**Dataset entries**
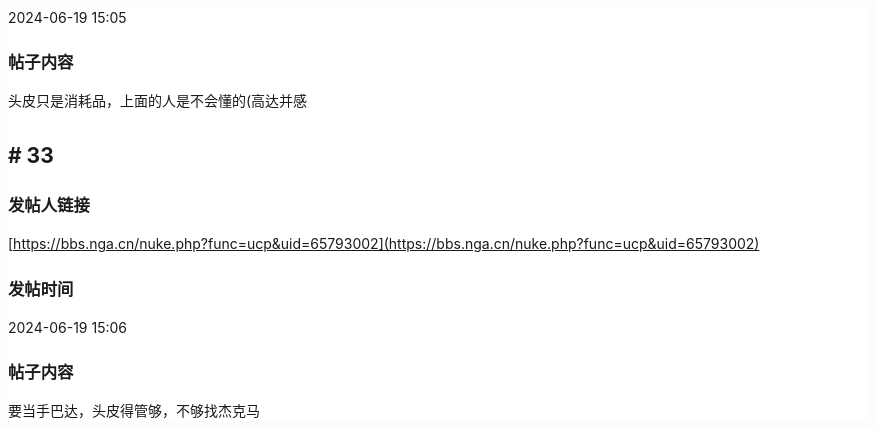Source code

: 2024-06-19 15:05
### 帖子内容
头皮只是消耗品，上面的人是不会懂的(高达并感
## \# 33
### 发帖人链接
[https://bbs.nga.cn/nuke.php?func=ucp&uid=65793002](https://bbs.nga.cn/nuke.php?func=ucp&uid=65793002)
### 发帖时间
2024-06-19 15:06
### 帖子内容
要当手巴达，头皮得管够，不够找杰克马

**BRIEF**
Copy the material above line for line, without changing anything, and leave out the picture.

**FINISHED EXERCISE**
Source code

: 2024-06-19 15:05
### 帖子内容
头皮只是消耗品，上面的人是不会懂的(高达并感
## \# 33
### 发帖人链接
[https://bbs.nga.cn/nuke.php?func=ucp&uid=65793002](https://bbs.nga.cn/nuke.php?func=ucp&uid=65793002)
### 发帖时间
2024-06-19 15:06
### 帖子内容
要当手巴达，头皮得管够，不够找杰克马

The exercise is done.